--- START ---
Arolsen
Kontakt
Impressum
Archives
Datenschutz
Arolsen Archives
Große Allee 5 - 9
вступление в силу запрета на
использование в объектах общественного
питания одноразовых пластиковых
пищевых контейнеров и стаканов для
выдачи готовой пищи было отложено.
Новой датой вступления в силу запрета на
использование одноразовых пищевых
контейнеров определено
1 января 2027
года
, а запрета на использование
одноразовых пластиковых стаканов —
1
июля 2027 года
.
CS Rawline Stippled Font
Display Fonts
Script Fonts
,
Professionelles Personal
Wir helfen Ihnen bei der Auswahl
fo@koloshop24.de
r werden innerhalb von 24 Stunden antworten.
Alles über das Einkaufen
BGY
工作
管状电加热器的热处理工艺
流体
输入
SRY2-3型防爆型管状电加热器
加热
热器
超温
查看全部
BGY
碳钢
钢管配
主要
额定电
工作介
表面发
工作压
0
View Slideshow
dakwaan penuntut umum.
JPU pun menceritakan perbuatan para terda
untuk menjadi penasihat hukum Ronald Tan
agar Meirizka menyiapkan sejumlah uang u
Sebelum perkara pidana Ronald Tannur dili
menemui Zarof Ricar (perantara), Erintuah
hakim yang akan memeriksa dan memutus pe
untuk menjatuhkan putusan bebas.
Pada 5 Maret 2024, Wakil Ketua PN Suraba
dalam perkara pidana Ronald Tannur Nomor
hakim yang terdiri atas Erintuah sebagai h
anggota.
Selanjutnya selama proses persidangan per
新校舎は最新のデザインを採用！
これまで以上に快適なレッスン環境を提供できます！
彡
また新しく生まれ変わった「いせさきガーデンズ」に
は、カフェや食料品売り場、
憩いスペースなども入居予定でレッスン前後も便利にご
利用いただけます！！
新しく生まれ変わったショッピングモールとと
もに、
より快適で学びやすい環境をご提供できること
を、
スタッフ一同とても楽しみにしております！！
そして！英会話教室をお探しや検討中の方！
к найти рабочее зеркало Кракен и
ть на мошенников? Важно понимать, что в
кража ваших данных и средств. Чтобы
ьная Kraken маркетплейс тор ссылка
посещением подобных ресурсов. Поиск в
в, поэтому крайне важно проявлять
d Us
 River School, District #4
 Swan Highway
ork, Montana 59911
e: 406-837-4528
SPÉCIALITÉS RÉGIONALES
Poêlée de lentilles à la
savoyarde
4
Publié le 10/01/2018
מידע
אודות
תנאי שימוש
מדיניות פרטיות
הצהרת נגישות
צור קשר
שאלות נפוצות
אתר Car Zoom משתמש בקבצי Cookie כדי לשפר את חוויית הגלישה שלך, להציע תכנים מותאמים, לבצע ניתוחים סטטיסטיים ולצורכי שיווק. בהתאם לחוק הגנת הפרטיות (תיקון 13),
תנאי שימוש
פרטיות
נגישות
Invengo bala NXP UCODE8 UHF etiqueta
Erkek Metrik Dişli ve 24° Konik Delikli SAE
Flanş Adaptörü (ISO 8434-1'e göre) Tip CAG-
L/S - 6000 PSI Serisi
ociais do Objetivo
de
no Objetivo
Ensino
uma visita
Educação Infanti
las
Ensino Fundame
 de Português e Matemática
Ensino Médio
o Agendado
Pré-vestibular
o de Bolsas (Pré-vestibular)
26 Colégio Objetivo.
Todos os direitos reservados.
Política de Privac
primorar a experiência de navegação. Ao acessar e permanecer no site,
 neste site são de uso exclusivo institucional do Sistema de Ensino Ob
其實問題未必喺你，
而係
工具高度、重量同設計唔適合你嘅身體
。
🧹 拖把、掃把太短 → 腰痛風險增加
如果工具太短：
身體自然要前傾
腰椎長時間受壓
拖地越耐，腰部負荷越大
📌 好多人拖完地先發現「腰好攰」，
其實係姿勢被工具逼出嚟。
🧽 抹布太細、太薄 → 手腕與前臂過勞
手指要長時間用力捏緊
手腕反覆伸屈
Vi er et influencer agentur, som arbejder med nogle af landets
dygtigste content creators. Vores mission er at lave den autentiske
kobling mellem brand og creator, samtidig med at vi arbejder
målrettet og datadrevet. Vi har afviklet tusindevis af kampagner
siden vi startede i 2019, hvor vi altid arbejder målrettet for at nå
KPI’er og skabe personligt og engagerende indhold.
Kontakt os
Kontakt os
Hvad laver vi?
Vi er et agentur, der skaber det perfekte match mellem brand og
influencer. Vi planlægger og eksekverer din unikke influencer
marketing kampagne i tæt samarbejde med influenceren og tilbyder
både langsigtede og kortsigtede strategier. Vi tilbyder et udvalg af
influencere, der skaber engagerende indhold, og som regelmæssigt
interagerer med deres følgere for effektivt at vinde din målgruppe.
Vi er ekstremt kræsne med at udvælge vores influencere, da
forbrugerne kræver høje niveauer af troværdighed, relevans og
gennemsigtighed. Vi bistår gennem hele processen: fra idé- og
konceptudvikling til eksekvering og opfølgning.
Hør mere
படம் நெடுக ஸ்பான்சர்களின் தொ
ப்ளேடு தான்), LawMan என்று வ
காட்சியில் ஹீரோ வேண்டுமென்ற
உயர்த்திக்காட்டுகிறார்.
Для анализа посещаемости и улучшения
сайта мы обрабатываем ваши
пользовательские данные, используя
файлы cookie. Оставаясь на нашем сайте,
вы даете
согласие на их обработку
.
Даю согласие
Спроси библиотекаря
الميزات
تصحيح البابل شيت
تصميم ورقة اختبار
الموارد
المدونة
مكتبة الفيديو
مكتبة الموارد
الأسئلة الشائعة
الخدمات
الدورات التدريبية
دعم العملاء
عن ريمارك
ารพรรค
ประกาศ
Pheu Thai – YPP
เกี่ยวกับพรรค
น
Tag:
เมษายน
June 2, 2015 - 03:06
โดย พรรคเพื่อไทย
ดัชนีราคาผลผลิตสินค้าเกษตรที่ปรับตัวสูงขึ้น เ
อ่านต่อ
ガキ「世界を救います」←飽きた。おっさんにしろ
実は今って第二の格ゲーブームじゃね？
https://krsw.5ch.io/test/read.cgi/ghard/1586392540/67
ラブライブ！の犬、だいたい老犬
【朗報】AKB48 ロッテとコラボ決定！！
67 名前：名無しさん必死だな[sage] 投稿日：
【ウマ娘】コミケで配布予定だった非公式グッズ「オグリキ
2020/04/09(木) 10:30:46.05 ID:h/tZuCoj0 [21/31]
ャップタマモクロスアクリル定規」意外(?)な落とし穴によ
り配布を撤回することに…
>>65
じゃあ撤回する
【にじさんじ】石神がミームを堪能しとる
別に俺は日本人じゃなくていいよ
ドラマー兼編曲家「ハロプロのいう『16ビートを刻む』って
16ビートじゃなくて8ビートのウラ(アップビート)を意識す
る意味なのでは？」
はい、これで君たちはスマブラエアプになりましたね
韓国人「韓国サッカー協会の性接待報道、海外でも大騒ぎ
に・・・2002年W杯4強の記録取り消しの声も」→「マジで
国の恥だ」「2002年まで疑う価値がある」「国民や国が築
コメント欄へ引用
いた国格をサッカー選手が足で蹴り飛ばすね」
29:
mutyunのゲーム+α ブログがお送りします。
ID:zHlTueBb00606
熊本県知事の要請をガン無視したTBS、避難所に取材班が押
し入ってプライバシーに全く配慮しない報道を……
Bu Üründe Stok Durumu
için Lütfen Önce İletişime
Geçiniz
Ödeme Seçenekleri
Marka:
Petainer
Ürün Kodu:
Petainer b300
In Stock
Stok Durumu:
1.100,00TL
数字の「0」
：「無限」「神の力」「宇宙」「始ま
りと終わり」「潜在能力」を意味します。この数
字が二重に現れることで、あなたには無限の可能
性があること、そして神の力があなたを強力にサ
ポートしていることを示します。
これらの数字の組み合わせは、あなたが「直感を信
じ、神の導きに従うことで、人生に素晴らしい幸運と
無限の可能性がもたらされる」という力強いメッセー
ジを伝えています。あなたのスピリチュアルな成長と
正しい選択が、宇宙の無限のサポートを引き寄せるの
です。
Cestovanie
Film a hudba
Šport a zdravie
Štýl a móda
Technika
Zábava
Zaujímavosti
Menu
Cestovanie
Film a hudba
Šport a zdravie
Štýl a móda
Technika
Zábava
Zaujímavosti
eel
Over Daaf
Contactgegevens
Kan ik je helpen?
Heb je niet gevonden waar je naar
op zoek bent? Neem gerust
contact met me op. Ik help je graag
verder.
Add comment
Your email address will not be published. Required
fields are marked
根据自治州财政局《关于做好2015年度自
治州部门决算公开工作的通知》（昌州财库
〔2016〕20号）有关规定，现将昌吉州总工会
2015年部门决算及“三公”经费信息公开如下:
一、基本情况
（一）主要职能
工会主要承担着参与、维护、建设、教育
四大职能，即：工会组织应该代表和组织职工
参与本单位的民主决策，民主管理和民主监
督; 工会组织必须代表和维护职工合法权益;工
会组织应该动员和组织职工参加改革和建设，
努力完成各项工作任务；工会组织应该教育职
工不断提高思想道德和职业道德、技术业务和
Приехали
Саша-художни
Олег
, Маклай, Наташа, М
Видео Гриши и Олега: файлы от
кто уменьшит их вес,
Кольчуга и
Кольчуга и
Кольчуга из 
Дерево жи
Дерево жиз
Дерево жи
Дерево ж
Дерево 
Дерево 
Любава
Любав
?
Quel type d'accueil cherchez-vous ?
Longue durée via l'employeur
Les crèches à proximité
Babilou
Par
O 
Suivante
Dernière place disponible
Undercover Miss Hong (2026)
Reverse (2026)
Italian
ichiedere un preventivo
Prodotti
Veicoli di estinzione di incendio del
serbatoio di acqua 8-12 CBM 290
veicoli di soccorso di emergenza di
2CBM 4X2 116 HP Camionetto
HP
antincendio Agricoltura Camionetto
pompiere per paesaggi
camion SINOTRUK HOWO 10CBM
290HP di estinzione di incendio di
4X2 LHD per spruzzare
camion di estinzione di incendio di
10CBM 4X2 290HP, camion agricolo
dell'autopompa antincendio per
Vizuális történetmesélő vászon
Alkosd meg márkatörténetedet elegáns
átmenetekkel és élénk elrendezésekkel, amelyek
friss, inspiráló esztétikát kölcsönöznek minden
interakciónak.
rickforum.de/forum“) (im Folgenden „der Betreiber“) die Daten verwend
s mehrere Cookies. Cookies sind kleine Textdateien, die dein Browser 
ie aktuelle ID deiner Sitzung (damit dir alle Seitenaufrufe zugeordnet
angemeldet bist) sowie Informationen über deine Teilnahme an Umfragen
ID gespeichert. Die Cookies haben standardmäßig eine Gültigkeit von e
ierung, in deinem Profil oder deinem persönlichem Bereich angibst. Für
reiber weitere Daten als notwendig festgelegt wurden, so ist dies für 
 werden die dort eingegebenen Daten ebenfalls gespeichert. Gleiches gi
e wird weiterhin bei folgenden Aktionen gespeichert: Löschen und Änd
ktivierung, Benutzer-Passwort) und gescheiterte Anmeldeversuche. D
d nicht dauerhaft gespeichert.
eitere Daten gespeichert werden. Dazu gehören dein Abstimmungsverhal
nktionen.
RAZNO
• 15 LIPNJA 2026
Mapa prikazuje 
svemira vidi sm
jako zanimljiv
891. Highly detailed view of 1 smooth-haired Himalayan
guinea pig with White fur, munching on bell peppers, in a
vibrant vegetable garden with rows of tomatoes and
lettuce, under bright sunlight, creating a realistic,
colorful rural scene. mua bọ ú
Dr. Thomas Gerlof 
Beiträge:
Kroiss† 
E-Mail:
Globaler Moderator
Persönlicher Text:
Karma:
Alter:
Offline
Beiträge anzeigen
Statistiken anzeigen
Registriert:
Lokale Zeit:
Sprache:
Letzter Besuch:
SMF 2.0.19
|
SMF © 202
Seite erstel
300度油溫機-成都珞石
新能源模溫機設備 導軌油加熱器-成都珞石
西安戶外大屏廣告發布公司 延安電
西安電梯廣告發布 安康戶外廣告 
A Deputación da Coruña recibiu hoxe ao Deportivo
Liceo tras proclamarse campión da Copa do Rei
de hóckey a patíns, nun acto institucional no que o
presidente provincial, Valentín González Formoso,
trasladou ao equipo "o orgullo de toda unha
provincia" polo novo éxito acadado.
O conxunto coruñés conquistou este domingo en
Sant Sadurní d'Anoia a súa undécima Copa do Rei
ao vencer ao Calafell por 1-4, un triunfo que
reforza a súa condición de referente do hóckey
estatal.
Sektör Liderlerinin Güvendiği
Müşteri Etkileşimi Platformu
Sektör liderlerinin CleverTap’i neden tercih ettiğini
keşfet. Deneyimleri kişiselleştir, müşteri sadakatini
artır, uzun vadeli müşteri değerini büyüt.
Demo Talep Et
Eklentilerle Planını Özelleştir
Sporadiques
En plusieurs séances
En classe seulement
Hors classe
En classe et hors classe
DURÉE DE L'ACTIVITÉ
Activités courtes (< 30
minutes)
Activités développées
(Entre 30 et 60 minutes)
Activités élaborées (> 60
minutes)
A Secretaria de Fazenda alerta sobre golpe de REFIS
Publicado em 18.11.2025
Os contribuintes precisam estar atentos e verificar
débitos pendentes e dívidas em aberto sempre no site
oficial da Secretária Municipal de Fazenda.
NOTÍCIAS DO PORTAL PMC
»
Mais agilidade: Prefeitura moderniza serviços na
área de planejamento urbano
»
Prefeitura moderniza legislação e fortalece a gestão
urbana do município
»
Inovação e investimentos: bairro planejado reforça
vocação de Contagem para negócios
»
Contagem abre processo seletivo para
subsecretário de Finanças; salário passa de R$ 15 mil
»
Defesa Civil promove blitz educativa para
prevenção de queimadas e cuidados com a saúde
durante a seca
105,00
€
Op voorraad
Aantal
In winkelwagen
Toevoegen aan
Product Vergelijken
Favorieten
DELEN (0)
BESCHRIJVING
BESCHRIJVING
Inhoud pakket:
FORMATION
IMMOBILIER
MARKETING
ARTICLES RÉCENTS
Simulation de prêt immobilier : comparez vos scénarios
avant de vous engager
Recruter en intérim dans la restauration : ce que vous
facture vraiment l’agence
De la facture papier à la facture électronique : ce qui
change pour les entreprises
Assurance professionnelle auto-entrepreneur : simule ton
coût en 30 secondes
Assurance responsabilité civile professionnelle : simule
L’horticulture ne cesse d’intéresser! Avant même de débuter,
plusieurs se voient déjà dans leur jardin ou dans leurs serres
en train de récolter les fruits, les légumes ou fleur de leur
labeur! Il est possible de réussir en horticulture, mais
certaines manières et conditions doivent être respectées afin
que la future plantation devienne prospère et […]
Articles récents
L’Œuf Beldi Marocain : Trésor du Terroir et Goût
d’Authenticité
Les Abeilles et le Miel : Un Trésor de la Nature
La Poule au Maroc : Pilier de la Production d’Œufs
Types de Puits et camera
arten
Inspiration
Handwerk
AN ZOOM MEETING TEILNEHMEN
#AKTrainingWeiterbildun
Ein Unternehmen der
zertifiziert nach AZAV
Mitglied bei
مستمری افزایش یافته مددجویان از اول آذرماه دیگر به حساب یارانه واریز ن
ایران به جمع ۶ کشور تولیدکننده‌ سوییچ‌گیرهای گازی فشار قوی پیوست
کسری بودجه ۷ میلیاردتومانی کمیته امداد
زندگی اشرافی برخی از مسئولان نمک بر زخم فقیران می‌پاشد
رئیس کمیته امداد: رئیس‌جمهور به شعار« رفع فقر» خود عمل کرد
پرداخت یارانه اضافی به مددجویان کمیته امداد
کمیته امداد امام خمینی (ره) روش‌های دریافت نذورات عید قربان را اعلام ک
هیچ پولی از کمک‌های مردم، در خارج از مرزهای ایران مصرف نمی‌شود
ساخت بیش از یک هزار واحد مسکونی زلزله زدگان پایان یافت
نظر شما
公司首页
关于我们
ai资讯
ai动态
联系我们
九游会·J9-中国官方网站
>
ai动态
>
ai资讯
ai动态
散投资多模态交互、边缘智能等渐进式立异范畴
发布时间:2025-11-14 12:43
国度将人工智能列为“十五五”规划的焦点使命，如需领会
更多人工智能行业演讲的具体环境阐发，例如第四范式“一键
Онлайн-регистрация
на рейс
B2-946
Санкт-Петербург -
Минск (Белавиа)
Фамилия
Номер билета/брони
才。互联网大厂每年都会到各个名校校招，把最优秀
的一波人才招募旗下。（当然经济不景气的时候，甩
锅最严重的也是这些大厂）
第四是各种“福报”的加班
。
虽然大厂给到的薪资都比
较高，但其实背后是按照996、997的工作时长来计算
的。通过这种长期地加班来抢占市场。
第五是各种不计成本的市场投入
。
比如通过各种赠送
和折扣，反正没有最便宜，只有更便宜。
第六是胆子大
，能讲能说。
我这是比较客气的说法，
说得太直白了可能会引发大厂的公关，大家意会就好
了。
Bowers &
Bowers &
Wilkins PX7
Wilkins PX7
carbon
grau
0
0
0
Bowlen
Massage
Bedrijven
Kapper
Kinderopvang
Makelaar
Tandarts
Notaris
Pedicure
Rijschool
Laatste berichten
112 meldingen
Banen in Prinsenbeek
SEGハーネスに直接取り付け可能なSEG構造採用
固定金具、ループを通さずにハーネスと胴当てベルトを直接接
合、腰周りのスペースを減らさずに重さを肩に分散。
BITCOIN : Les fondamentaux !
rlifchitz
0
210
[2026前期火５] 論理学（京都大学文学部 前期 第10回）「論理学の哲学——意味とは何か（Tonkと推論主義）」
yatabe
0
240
--- END ---
### Task brief
Return, exactly, the lines from the first line of the records above to the line containing "Ensino Fundame", both included.

### Response box
Arolsen
Kontakt
Impressum
Archives
Datenschutz
Arolsen Archives
Große Allee 5 - 9
вступление в силу запрета на
использование в объектах общественного
питания одноразовых пластиковых
пищевых контейнеров и стаканов для
выдачи готовой пищи было отложено.
Новой датой вступления в силу запрета на
использование одноразовых пищевых
контейнеров определено
1 января 2027
года
, а запрета на использование
одноразовых пластиковых стаканов —
1
июля 2027 года
.
CS Rawline Stippled Font
Display Fonts
Script Fonts
,
Professionelles Personal
Wir helfen Ihnen bei der Auswahl
fo@koloshop24.de
r werden innerhalb von 24 Stunden antworten.
Alles über das Einkaufen
BGY
工作
管状电加热器的热处理工艺
流体
输入
SRY2-3型防爆型管状电加热器
加热
热器
超温
查看全部
BGY
碳钢
钢管配
主要
额定电
工作介
表面发
工作压
0
View Slideshow
dakwaan penuntut umum.
JPU pun menceritakan perbuatan para terda
untuk menjadi penasihat hukum Ronald Tan
agar Meirizka menyiapkan sejumlah uang u
Sebelum perkara pidana Ronald Tannur dili
menemui Zarof Ricar (perantara), Erintuah
hakim yang akan memeriksa dan memutus pe
untuk menjatuhkan putusan bebas.
Pada 5 Maret 2024, Wakil Ketua PN Suraba
dalam perkara pidana Ronald Tannur Nomor
hakim yang terdiri atas Erintuah sebagai h
anggota.
Selanjutnya selama proses persidangan per
新校舎は最新のデザインを採用！
これまで以上に快適なレッスン環境を提供できます！
彡
また新しく生まれ変わった「いせさきガーデンズ」に
は、カフェや食料品売り場、
憩いスペースなども入居予定でレッスン前後も便利にご
利用いただけます！！
新しく生まれ変わったショッピングモールとと
もに、
より快適で学びやすい環境をご提供できること
を、
スタッフ一同とても楽しみにしております！！
そして！英会話教室をお探しや検討中の方！
к найти рабочее зеркало Кракен и
ть на мошенников? Важно понимать, что в
кража ваших данных и средств. Чтобы
ьная Kraken маркетплейс тор ссылка
посещением подобных ресурсов. Поиск в
в, поэтому крайне важно проявлять
d Us
 River School, District #4
 Swan Highway
ork, Montana 59911
e: 406-837-4528
SPÉCIALITÉS RÉGIONALES
Poêlée de lentilles à la
savoyarde
4
Publié le 10/01/2018
מידע
אודות
תנאי שימוש
מדיניות פרטיות
הצהרת נגישות
צור קשר
שאלות נפוצות
אתר Car Zoom משתמש בקבצי Cookie כדי לשפר את חוויית הגלישה שלך, להציע תכנים מותאמים, לבצע ניתוחים סטטיסטיים ולצורכי שיווק. בהתאם לחוק הגנת הפרטיות (תיקון 13),
תנאי שימוש
פרטיות
נגישות
Invengo bala NXP UCODE8 UHF etiqueta
Erkek Metrik Dişli ve 24° Konik Delikli SAE
Flanş Adaptörü (ISO 8434-1'e göre) Tip CAG-
L/S - 6000 PSI Serisi
ociais do Objetivo
de
no Objetivo
Ensino
uma visita
Educação Infanti
las
Ensino Fundame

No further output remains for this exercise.